The rain started up again and the wind drove it sideways, soaking the route and raincoat-less me. The crack was not longer seeping; it was streaming. There was water running down my elbows, the back of my neck, and beginning to drip off the bottoms of my shoes.

I was stuck. Downclimbing was impossibly scary and letting go was even scarier. I was twenty feet above Tommy’s number one and holding on with two fingers in a river. I desperately tried to stuff in a piece, but I couldn’t see where to place it with all the water running down the crack.

“Watch me here,” I yelled down to Tommy, but he couldn’t hear me over the rain slapping the rock. He too was soaked, not owning a raincoat, and later said he could barely see me with all the water pouring in his face.
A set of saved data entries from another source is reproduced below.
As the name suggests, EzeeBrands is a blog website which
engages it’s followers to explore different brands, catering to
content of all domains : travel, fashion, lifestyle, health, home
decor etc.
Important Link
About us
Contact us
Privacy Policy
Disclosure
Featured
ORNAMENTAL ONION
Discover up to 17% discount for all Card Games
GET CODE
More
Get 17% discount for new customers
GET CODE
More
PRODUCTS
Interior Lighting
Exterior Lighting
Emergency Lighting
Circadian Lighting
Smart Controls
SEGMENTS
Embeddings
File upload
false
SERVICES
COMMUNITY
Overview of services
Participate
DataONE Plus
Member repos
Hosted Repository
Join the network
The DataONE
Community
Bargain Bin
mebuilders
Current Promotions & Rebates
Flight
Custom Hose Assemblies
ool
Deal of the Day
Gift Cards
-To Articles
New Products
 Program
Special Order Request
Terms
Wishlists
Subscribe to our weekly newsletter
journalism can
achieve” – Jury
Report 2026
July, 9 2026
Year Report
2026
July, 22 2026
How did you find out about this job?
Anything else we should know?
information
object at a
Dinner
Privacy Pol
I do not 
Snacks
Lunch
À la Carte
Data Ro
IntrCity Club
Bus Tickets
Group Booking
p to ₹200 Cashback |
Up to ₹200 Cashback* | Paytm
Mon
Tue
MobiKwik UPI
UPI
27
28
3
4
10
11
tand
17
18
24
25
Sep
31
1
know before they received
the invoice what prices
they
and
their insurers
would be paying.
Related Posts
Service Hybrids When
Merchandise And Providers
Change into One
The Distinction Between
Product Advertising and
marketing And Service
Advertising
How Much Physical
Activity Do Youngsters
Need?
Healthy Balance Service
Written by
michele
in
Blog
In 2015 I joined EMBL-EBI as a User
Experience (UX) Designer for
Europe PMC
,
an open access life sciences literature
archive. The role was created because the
I tried to make a big move up to jam my free left hand into the crack above, but it slid out immediately. I switched into sport mode: crimping on bumps on the face. I made one more move up when everything blew simultaneously.

I have never fallen so far. I landed with my right foot flexed and heard a pop, audible over the storm’s din. I then had to half boink my way back up to the anchors I’d fallen below, so we could make our getaway plan, leaving one of the cams in the process.We rapped down and assessed the damage: one very swollen right ankle and a lot of sopping wet gear.

The rest is less interesting, just hospital visits, eating ibuprofen, and attempting to cross-train in the pool. But the moral of this story is: Don’t try to trad climb wet, unknown routes in the rain (or if they’re wet and it’s not raining at that moment, or if the forecast calls for 100% chance of rain in the next ten minutes).


Alternate versions of this ankle-spraining story include me running from a bear on an approach while carrying a full pack and falling down an animal burrow and then having the bear drag me by my ankle, me falling off a pad-less highball buildering problem (insert mental image of crazy tall or interesting skyscraper here), or me having a mishap while practicing aerial dance. You choose which sounds the best.